Don’t get me wrong, I wasn’t a delinquent. I didn’t start fights, but I didn’t back down from them either, so I had some pretty good scraps with girls I wasn’t even sure how I’d offended. Some of it was about my plans for the future, I guess, my grades and West Point ambitions. Some people will tear you down for no reason other than that you’re trying to build yourself up.
And the sex? I never actually went all the way, not back then. Like many girls, I protected my reputation by making the distinction between giving head and giving it up. If my generation didn’t invent the idea of “oral sex isn’t sex,” we’d popularized it, and I wasn’t reluctant to show a guy I liked him in that way.
And maybe on some level I was competing with CJ, who was going through my female classmates at a truly amazing rate.
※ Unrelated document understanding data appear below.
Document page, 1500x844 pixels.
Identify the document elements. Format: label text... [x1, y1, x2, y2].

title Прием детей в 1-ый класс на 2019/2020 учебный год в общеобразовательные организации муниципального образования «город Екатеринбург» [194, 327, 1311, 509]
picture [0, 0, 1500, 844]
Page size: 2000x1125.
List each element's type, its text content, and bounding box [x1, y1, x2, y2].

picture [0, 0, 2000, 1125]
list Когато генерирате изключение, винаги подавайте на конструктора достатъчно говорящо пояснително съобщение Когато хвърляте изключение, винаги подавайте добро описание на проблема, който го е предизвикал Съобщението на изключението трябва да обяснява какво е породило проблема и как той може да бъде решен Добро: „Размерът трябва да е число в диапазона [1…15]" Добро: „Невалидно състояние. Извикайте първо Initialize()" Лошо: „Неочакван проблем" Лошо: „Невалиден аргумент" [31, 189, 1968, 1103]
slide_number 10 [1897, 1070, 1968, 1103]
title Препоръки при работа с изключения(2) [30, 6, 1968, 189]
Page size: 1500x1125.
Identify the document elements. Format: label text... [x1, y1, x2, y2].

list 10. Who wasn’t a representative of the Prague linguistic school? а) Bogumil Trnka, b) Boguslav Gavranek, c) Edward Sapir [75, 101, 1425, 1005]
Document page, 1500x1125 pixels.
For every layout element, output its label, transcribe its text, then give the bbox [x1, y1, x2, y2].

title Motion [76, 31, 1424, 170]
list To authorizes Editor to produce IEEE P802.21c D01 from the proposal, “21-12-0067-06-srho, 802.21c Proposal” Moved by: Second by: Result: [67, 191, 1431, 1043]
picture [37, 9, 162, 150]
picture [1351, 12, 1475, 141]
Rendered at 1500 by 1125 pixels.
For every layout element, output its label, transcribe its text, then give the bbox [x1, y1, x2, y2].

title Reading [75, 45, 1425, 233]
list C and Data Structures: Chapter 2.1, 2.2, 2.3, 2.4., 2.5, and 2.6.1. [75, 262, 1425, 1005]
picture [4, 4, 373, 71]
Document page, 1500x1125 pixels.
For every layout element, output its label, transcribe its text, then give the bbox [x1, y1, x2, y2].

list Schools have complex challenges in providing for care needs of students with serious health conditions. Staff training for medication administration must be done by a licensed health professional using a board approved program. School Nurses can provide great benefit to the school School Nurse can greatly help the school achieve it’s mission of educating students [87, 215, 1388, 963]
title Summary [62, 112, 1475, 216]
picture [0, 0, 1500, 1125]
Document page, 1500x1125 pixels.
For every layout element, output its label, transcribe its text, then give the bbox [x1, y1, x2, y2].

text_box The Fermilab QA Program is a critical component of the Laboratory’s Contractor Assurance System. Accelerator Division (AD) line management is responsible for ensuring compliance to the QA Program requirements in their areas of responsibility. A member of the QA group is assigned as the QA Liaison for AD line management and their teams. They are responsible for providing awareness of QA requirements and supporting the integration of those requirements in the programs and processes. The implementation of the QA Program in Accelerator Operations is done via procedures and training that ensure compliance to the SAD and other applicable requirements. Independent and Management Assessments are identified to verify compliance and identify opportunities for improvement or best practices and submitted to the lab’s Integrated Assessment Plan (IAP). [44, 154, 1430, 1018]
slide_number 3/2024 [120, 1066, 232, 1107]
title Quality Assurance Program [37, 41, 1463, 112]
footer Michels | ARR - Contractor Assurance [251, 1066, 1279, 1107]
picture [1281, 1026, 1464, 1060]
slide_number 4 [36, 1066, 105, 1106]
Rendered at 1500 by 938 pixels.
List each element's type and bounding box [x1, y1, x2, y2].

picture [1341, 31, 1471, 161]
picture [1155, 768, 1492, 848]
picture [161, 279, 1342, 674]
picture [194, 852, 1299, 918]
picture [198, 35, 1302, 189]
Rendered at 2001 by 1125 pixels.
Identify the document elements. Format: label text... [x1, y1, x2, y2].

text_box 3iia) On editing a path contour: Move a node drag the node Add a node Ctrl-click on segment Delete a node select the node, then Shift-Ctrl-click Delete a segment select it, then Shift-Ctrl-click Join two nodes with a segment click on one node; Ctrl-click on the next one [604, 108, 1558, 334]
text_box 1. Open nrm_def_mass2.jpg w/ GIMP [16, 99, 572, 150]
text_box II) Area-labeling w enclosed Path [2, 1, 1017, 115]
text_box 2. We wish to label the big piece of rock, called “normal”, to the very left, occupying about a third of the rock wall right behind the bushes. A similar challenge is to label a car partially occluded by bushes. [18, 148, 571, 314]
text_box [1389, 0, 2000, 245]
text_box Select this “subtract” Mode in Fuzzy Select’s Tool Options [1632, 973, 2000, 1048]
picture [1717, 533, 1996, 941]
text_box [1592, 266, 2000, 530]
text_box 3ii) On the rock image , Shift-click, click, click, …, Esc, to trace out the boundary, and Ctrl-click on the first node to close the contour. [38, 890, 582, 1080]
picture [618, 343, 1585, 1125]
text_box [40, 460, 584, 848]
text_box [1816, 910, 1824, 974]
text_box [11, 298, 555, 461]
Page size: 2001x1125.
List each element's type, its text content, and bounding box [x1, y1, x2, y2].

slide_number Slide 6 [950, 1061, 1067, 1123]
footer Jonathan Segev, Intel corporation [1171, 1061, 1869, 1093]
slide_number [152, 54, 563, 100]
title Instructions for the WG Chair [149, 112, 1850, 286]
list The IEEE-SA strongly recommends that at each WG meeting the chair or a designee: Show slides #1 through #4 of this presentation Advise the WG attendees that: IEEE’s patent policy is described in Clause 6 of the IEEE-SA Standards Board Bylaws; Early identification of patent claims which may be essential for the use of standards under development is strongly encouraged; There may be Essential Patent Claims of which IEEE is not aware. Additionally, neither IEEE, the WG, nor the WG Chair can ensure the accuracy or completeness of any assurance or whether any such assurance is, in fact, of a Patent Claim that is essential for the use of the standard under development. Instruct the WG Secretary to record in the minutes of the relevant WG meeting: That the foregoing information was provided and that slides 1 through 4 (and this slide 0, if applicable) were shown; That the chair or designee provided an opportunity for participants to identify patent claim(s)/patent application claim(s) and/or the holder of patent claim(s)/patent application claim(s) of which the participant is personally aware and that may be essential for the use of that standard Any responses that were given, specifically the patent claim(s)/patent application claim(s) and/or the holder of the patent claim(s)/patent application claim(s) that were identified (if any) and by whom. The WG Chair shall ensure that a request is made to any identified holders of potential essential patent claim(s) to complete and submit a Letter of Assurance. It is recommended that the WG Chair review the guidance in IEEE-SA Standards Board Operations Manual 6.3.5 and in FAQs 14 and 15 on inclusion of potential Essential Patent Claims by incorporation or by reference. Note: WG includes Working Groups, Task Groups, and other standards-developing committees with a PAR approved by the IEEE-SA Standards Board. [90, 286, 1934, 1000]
Because while I was becoming somebody different, my cousin was, too.
All the Mooney kids adapted to California-their accents softened, and they called the freeway “the 246,” not just “246,” and so forth. But it was CJ who went native in a big way. In his freshman year he’d started going to the ocean with friends who had driver’s licenses, and the sun and salt water brought out gold lights in his reddish-blond hair, which he let grow out to his shoulders, smoothing out the tightness of its curls. He traded in his checked flannel shirts and dark-blue jeans for T-shirts and faded, ripped Levi’s and casually unlaced basketball shoes. Though I could always spot him in the halls because of his height, sometimes I barely recognized the skinny country cousin I’d first met.
In our second year of high school, CJ got his driver’s license, and not long after he bought a twenty-year-old silver BMW that he’d seen advertised “for parts” and rebuilt it from the ground up. He also won a starting spot on the baseball team, where he vexed opposing batters with the deep sinker and nasty screwball that Porter had taught him.